• **Task input**:
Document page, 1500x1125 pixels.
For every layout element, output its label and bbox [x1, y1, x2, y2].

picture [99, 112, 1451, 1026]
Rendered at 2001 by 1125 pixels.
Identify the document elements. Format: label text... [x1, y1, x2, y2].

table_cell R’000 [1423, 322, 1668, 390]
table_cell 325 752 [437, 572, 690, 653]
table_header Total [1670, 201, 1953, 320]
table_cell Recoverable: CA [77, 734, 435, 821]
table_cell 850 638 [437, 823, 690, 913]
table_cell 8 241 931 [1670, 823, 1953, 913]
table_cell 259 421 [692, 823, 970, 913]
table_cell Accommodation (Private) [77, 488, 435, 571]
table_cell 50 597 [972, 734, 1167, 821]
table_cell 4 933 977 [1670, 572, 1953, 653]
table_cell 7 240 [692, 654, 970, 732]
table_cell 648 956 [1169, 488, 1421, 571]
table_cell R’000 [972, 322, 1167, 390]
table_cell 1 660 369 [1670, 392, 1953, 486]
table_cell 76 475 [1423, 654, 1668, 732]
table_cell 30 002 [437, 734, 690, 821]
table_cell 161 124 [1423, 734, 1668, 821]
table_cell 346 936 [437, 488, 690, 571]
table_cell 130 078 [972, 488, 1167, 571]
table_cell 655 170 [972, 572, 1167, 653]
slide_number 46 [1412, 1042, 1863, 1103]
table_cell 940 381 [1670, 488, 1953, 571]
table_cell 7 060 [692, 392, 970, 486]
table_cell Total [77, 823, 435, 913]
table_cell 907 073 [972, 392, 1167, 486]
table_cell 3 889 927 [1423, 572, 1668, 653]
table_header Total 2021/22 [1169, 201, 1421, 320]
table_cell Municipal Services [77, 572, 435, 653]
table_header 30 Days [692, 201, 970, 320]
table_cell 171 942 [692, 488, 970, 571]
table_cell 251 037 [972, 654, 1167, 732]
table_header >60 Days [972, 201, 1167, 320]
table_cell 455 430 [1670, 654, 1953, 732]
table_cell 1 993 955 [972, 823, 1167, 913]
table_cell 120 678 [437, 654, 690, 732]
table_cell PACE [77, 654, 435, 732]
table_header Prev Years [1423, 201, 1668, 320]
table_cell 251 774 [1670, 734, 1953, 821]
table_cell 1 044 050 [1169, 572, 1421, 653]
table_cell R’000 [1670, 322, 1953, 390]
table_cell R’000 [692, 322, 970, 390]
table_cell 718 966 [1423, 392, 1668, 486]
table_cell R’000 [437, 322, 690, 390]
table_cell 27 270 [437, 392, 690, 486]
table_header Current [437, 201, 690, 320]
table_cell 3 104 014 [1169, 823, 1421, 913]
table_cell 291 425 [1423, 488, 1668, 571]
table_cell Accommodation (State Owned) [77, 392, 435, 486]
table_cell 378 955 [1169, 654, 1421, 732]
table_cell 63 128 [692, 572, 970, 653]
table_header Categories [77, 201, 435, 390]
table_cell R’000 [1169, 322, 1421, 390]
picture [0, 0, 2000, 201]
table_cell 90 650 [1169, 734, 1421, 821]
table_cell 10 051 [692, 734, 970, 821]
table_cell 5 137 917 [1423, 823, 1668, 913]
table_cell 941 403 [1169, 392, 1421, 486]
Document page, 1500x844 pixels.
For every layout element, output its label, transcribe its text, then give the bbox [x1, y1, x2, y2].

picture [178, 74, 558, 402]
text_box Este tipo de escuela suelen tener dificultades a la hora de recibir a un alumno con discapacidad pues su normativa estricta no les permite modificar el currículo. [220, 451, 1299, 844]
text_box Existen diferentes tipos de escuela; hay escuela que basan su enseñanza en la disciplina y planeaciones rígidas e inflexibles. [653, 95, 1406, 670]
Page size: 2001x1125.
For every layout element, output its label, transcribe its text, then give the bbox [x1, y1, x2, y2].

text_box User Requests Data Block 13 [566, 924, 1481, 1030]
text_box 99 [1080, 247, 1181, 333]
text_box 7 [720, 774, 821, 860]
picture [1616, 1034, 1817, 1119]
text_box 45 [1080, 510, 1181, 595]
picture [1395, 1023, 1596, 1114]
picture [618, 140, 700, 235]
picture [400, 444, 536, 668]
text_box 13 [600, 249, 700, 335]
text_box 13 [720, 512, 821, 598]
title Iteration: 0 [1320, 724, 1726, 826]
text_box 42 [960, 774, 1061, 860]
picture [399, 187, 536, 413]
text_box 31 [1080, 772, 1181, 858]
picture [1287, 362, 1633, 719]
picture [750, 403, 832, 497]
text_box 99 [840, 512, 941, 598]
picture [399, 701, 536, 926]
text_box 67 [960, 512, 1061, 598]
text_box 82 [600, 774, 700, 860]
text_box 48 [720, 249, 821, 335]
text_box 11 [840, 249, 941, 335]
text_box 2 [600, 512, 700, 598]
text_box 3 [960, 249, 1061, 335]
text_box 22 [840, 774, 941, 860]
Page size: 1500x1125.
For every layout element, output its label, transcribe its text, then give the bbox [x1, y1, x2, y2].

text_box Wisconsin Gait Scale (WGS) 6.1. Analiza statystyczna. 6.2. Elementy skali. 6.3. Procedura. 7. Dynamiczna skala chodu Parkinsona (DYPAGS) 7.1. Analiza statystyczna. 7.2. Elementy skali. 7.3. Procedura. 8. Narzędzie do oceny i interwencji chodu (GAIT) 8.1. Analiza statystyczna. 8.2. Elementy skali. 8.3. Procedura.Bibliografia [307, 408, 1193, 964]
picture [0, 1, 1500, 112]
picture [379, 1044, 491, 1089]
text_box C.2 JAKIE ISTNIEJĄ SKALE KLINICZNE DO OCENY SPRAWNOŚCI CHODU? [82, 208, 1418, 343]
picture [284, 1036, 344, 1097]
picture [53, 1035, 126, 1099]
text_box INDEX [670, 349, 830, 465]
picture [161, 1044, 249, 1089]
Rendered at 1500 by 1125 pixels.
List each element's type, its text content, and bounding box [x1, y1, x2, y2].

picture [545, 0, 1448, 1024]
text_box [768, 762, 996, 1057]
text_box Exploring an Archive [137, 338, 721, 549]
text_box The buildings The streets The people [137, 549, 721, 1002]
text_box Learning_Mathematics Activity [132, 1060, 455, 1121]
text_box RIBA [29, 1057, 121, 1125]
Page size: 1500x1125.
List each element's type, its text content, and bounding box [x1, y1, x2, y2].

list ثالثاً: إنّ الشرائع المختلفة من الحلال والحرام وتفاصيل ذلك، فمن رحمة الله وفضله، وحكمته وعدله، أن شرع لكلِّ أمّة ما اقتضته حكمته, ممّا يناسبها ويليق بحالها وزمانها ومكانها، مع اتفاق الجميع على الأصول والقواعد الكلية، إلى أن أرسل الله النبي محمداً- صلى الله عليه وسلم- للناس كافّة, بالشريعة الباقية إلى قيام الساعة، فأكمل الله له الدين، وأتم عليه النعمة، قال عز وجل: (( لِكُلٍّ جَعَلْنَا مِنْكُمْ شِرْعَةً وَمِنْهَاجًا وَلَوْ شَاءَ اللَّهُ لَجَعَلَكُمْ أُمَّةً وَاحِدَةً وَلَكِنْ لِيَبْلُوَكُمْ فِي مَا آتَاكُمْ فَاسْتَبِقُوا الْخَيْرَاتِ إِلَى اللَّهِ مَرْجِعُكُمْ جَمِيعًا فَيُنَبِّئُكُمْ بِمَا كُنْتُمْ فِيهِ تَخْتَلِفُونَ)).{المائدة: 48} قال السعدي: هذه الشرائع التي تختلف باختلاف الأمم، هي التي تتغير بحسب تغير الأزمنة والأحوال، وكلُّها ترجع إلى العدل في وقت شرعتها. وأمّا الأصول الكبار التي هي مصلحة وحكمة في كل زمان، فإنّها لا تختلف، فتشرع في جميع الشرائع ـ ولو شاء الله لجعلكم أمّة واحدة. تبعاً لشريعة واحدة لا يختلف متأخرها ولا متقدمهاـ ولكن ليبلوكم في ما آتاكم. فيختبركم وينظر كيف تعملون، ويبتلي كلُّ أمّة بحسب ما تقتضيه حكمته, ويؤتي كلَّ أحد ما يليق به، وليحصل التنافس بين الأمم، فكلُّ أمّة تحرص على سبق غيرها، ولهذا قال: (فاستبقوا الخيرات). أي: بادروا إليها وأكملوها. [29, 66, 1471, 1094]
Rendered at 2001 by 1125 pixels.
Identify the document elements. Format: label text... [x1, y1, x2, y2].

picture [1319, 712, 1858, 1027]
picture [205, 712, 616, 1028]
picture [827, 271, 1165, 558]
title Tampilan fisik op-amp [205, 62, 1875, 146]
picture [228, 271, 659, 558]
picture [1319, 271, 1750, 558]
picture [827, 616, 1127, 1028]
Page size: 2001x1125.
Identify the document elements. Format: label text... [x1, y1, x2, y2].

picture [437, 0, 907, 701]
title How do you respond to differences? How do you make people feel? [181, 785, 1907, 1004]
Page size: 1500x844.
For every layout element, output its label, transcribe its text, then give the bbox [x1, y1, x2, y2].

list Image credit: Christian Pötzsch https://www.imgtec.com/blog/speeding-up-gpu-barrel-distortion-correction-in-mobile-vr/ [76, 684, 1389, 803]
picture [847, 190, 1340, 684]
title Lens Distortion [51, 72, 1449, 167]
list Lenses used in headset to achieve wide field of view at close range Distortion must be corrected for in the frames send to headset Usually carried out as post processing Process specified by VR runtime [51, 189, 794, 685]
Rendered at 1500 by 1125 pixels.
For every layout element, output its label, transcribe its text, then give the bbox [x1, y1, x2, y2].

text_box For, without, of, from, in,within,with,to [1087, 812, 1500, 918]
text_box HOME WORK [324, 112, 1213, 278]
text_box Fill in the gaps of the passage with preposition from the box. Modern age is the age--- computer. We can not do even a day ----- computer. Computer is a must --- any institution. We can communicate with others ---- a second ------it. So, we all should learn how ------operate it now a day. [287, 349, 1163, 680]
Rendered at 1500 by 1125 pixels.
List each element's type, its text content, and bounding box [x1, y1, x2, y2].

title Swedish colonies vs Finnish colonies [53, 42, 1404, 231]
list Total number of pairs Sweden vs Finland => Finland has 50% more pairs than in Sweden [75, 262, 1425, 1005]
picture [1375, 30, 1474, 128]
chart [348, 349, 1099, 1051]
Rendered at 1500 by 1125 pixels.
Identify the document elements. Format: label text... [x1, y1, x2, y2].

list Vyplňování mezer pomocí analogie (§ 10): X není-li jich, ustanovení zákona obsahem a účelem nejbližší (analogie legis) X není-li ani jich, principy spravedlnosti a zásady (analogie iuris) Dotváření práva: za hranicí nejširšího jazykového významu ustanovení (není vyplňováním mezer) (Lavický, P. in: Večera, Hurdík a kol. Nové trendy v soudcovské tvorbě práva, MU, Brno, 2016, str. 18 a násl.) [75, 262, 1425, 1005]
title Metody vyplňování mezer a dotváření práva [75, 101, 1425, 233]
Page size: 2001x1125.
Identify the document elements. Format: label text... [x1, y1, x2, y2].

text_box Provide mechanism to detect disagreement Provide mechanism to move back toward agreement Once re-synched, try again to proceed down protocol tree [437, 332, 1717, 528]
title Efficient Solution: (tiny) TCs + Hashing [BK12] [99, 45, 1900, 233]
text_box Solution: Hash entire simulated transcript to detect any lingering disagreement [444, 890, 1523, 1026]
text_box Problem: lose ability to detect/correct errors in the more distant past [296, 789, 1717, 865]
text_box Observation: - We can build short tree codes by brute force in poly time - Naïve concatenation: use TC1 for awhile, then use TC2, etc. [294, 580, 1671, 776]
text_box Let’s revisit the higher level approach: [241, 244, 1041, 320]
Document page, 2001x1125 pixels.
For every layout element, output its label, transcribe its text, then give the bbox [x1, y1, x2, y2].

• **Directions**: Each line, starting with the one that holds "Document page, 2001x1125 pixels." and ending with the last line of the listing, is to be restated exactly.

• **Exercise solution**:
Document page, 2001x1125 pixels.
For every layout element, output its label, transcribe its text, then give the bbox [x1, y1, x2, y2].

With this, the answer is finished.